The game further enhances the sense of realism by providing some of the best graphics seen in a racing game to date. The bike models are all rendered with a high number of polygons; and the sponsor stickers that litter each motorcycle, while plain, are very crisp and easily discernable at a distance. Even the bike's brake rotors and calipers are clearly visible. Each of the five racetracks - Jerez, Paul Ricard, Suzuka, Motegi, and Donington - all resemble their real-world counterparts almost exactly. The asphalt on each course is marred with countless tire tracks and skid marks, which, aside from being a nice touch, serve to display that circuit's best driving line. Peripheral objects such as trees, bridges, and grandstands are all quite impressive as well, even though you'll rarely have the chance to appreciate their detail as you fly around the track. Even more notable are MotoGP's replays, which use a combination of trackside angles, bike-mounted cameras, and helicopter cams to present the action of your last race in a truly amazing format. Several effects are used to relay a realistic feel to these replays, including cameras that shake when bikes whiz by them, heat waves and mirages on the asphalt, and even cameras that intentionally have trouble tracking your bike as you weave in and out of corners. It's unfortunate that the level of detail found in the replays didn't make its way into the actual gameplay. But, really, the only evident problem with MotoGP's graphics is that each of the bike's wheels is plainly shaped like an octagon. Namco should have taken more care in making them appear to be round.

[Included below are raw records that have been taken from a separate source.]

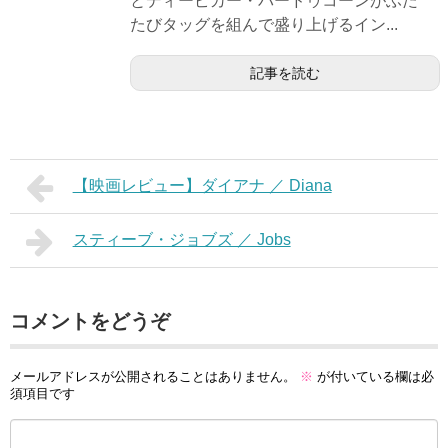
とディーピカー・パードゥコーンがふた
たびタッグを組んで盛り上げるイン...
記事を読む
【映画レビュー】ダイアナ ／ Diana
スティーブ・ジョブズ ／ Jobs
コメントをどうぞ
メールアドレスが公開されることはありません。
※
が付いている欄は必
須項目です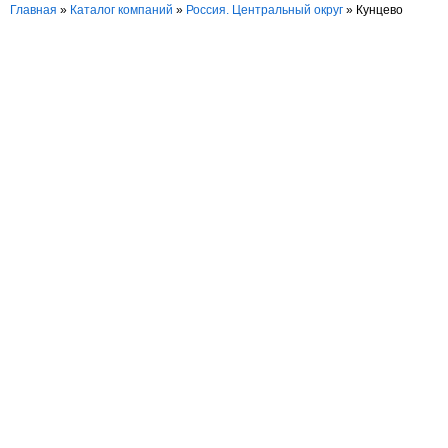
Главная
»
Каталог компаний
»
Россия. Центральный округ
» Кунцево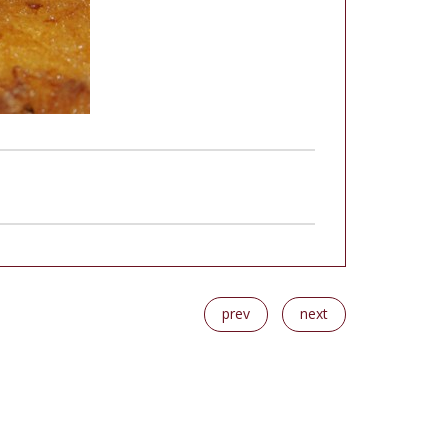
prev
next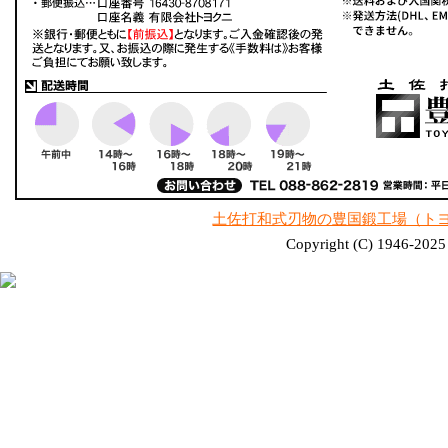
土佐打和式刃物の豊国鍛工場（ト
Copyright (C) 1946-2025 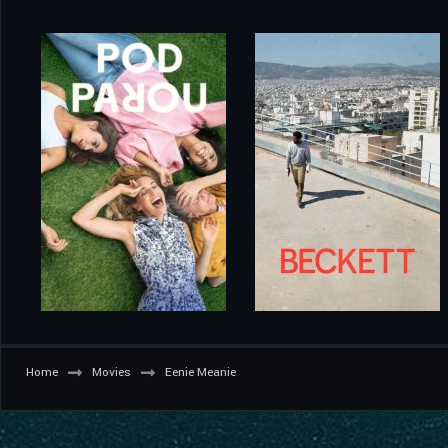
Home
Movies
Eenie Meanie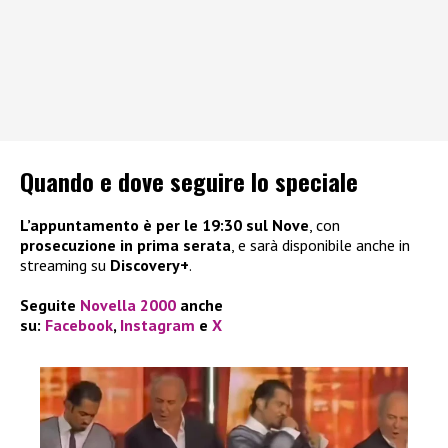
Quando e dove seguire lo speciale
L’appuntamento è per le 19:30 sul Nove
, con
prosecuzione in prima serata
, e sarà disponibile anche in
streaming su
Discovery+
.
Seguite
Novella 2000
anche
su:
Facebook
,
Instagram
e
X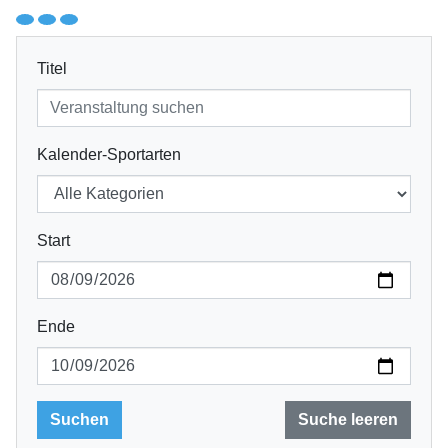
Titel
Kalender-Sportarten
Start
Ende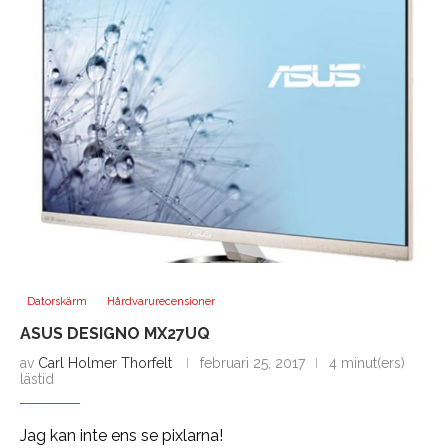
Datorskärm
Hårdvarurecensioner
ASUS DESIGNO MX27UQ
av
Carl Holmer Thorfelt
februari 25, 2017
4 minut(ers)
lästid
Jag kan inte ens se pixlarna!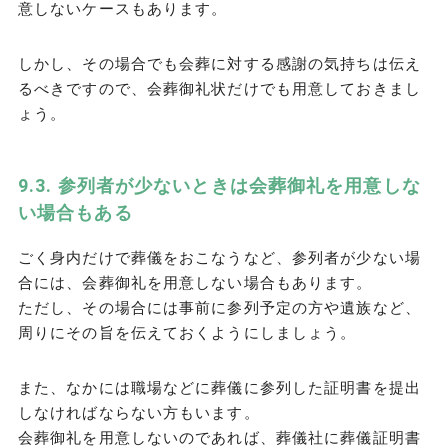
意しないケースもあります。
しかし、その場合でも会葬に対する感謝の気持ちは伝え
るべきですので、会葬御礼状だけでも用意しておきまし
ょう。
参列者が少ないときは会葬御礼を用意しな
い場合もある
ごく身内だけで葬儀をおこなうなど、参列者が少ない場
合には、会葬御礼を用意しない場合もあります。
ただし、その場合には事前に参列予定の方や遺族など、
周りにその旨を伝えておくようにしましょう。
また、なかには職場などに葬儀に参列した証明書を提出
しなければならない方もいます。
会葬御礼を用意しないのであれば、葬儀社に葬儀証明書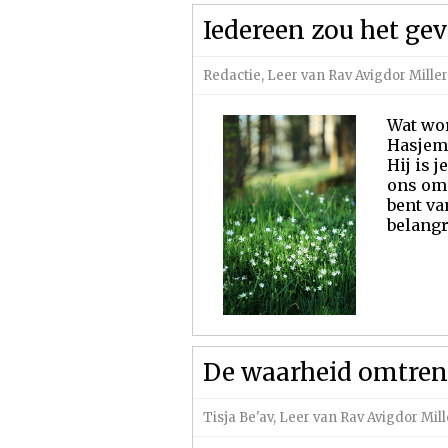
Iedereen zou het gev
Redactie
,
Leer van Rav Avigdor Miller
Wat wor
Hasjem 
Hij is 
ons om te weten. ה' אלוקי לעולם אודך - Ha
bent van mi
belangr
De waarheid omtren
Tisja Be'av
,
Leer van Rav Avigdor Mill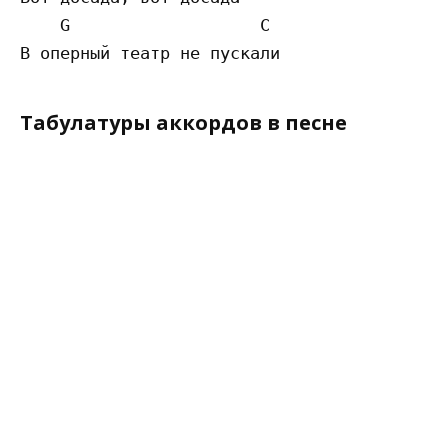
    G                   C

Табулатуры аккордов в песне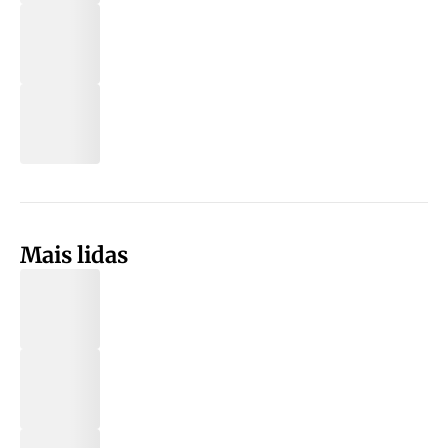
Mais lidas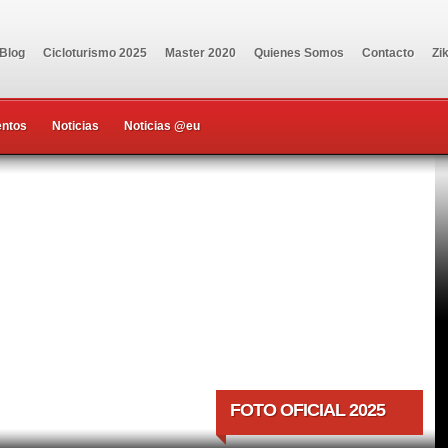
-Blog
Cicloturismo 2025
Master 2020
Quienes Somos
Contacto
Zi
entos
Noticias
Noticias @eu
FOTO OFICIAL 2025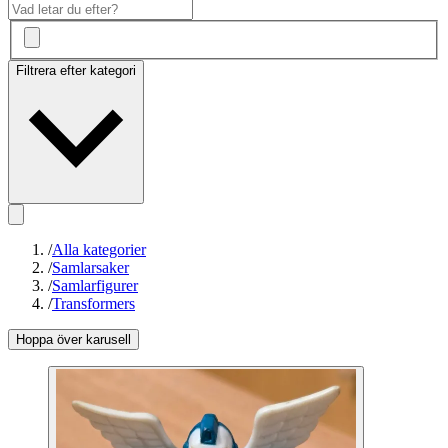
Filtrera efter kategori
/
Alla kategorier
/
Samlarsaker
/
Samlarfigurer
/
Transformers
Hoppa över karusell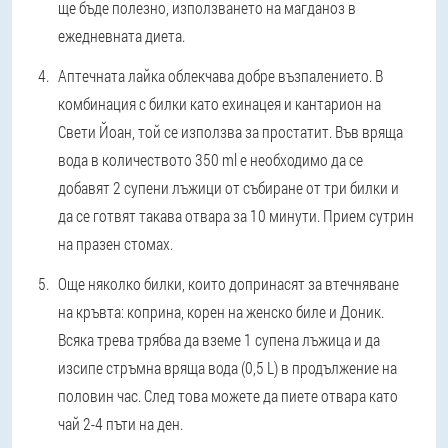
ще бъде полезно, използването на магданоз в
ежедневната диета.
Аптечната лайка облекчава добре възпалението. В
комбинация с билки като ехинацея и кантарион на
Свети Йоан, той се използва за простатит. Във вряща
вода в количеството 350 ml е необходимо да се
добавят 2 супени лъжици от събиране от три билки и
да се готвят такава отвара за 10 минути. Прием сутрин
на празен стомах.
Още няколко билки, които допринасят за втечняване
на кръвта: коприна, корен на женско биле и Доник.
Всяка трева трябва да вземе 1 супена лъжица и да
изсипе стръмна вряща вода (0,5 L) в продължение на
половин час. След това можете да пиете отвара като
чай 2-4 пъти на ден.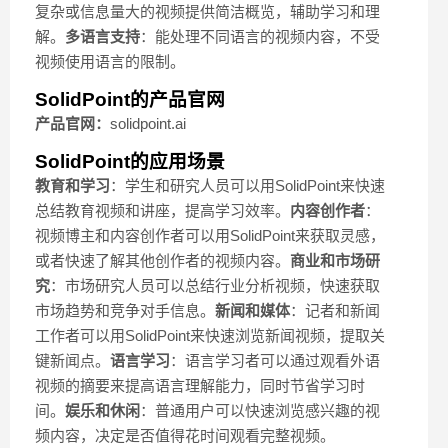
复杂或信息量大的视频提供简洁概览，辅助学习和理
解。
多语言支持
：能处理不同语言的视频内容，不受
视频使用语言的限制。
SolidPoint的产品官网
产品官网：
solidpoint.ai
SolidPoint的应用场景
教育和学习
：学生和研究人员可以用SolidPoint来快速
总结教育视频和讲座，提高学习效率。
内容创作者
：
视频博主和内容创作者可以用SolidPoint来获取灵感，
或者快速了解其他创作者的视频内容。
商业和市场研
究
：市场研究人员可以总结行业分析视频，快速获取
市场趋势和竞争对手信息。
新闻和媒体
：记者和新闻
工作者可以用SolidPoint来快速浏览新闻视频，提取关
键新闻点。
语言学习
：语言学习者可以通过观看外语
视频的摘要来提高语言理解能力，同时节省学习时
间。
娱乐和休闲
：普通用户可以快速浏览感兴趣的视
频内容，决定是否值得花时间观看完整视频。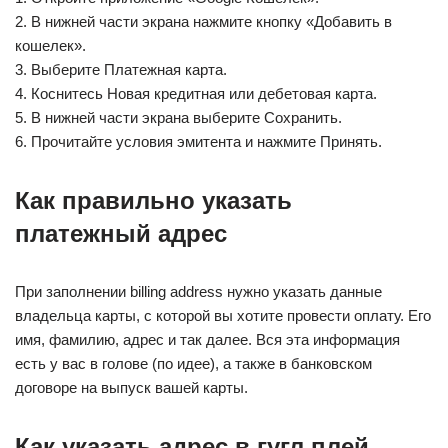
2. В нижней части экрана нажмите кнопку «Добавить в
кошелек».
3. Выберите Платежная карта.
4. Коснитесь Новая кредитная или дебетовая карта.
5. В нижней части экрана выберите Сохранить.
6. Прочитайте условия эмитента и нажмите Принять.
Как правильно указать
платежный адрес
При заполнении billing address нужно указать данные
владельца карты, с которой вы хотите провести оплату. Его
имя, фамилию, адрес и так далее. Вся эта информация
есть у вас в голове (по идее), а также в банковском
договоре на выпуск вашей карты.
Как указать адрес в гугл плей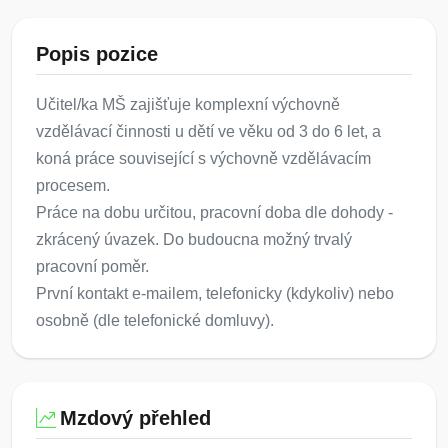
Popis pozice
Učitel/ka MŠ zajišťuje komplexní výchovně
vzdělávací činnosti u dětí ve věku od 3 do 6 let, a
koná práce související s výchovně vzdělávacím
procesem.
Práce na dobu určitou, pracovní doba dle dohody -
zkrácený úvazek. Do budoucna možný trvalý
pracovní poměr.
První kontakt e-mailem, telefonicky (kdykoliv) nebo
osobně (dle telefonické domluvy).
Mzdový přehled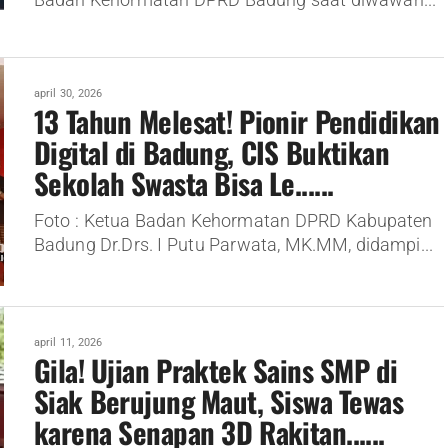
april 30, 2026
13 Tahun Melesat! Pionir Pendidikan
Digital di Badung, CIS Buktikan
Sekolah Swasta Bisa Le......
Foto : Ketua Badan Kehormatan DPRD Kabupaten
Badung Dr.Drs. I Putu Parwata, MK.MM, didampi...
april 11, 2026
Gila! Ujian Praktek Sains SMP di
Siak Berujung Maut, Siswa Tewas
karena Senapan 3D Rakitan......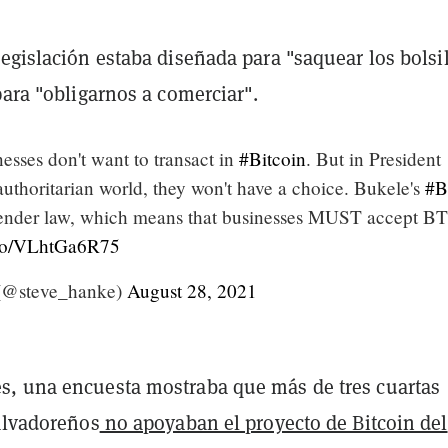
egislación estaba diseñada para "saquear los bolsi
para "obligarnos a comerciar".
esses don't want to transact in
#Bitcoin
. But in President
 authoritarian world, they won't have a choice. Bukele's
#
tender law, which means that businesses MUST accept BT
t.co/VLhtGa6R75
(@steve_hanke)
August 28, 2021
, una encuesta mostraba que más de tres cuartas
salvadoreños
no apoyaban el proyecto de Bitcoin del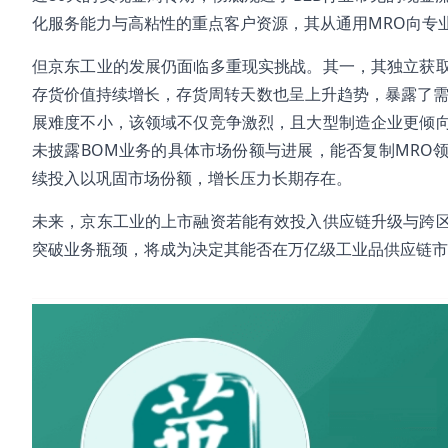
化服务能力与高粘性的重点客户资源，其从通用MRO向专业
但京东工业的发展仍面临多重现实挑战。其一，其独立获
存货价值持续增长，存货周转天数也呈上升趋势，暴露了需
展难度不小，该领域不仅竞争激烈，且大型制造企业更倾
未披露BOM业务的具体市场份额与进展，能否复制MRO
续投入以巩固市场份额，增长压力长期存在。
未来，京东工业的上市融资若能有效投入供应链升级与跨
突破业务瓶颈，将成为决定其能否在万亿级工业品供应链市
#京东工业
#上市
#京东系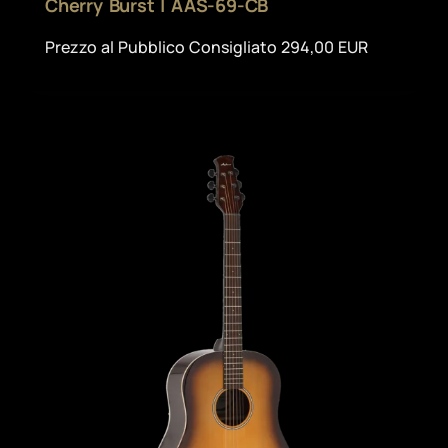
Cherry Burst | AAS-69-CB
Prezzo al Pubblico Consigliato 294,00 EUR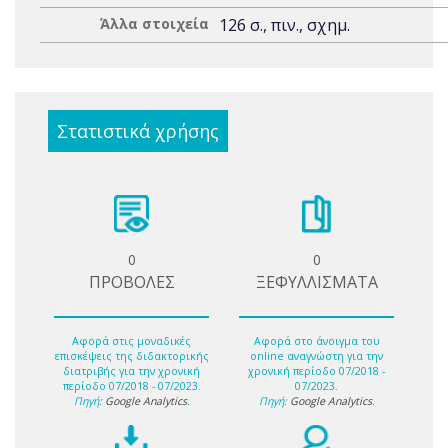
Άλλα στοιχεία
126 σ., πιν., σχημ.
Στατιστικά χρήσης
0
0
ΠΡΟΒΟΛΕΣ
ΞΕΦΥΛΛΙΣΜΑΤΑ
Αφορά στις μοναδικές
Αφορά στο άνοιγμα του
επισκέψεις της διδακτορικής
online αναγνώστη για την
διατριβής για την χρονική
χρονική περίοδο 07/2018 -
περίοδο 07/2018 - 07/2023.
07/2023.
Πηγή:
Google Analytics
.
Πηγή:
Google Analytics
.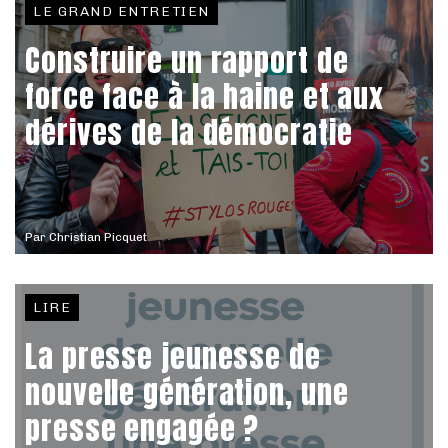
LE GRAND ENTRETIEN
Construire un rapport de
force face à la haine et aux
dérives de la démocratie
Par
Christian Picquet
LIRE
La presse jeunesse de
nouvelle génération, une
presse engagée ?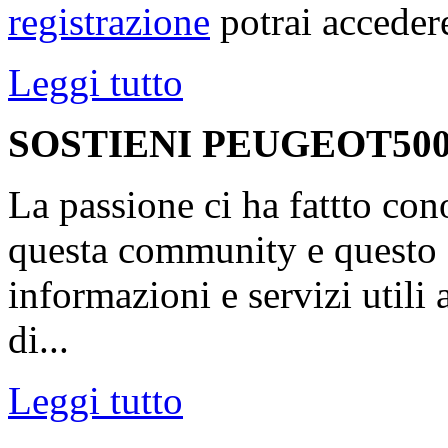
registrazione
potrai accedere
Leggi tutto
SOSTIENI PEUGEOT500
La passione ci ha fattto con
questa community e questo s
informazioni e servizi utili
di...
Leggi tutto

MotoGP does have its fair share of problems, though. With only five tracks, the game can get repetitive relatively quickly. To remedy its lack of replay value, Namco included a challenge mode, which gives you 50 goals of varying difficulty that you can choose to accomplish. These range from finishing first on the hardest difficulty to racing between two points on a track within a set amount of time. Successful completion of each challenge will unlock things such as pictures of actual GP riders and races, more bikes and teams, and mirrored versions of the game's five racetracks. While this mode adds an interesting twist to an otherwise straightforward racing game, Namco should have included more tracks to unlock, as five of the GP circuit's 16 tracks is simply not enough. Also, while the sound effects, such as the bike's exhaust notes and crowd noise, are quite good, the selection of techno music is a little bland, and it leaves us wondering why a soundtrack of the same quality as those in Namco's Ridge Racer series wasn't included.
Despite these minor shortcomings, it's certainly refreshing to see a licensed racing game like MotoGP find the sweet spot between appealing to casual gamers and more enthusiast-minded racing fans. Its pleasing graphics and amazing replays are sure to please technophiles, and while it doesn't have as many tracks or as much replay value as we'd like, MotoGP definitely deserves a spot on your shelf.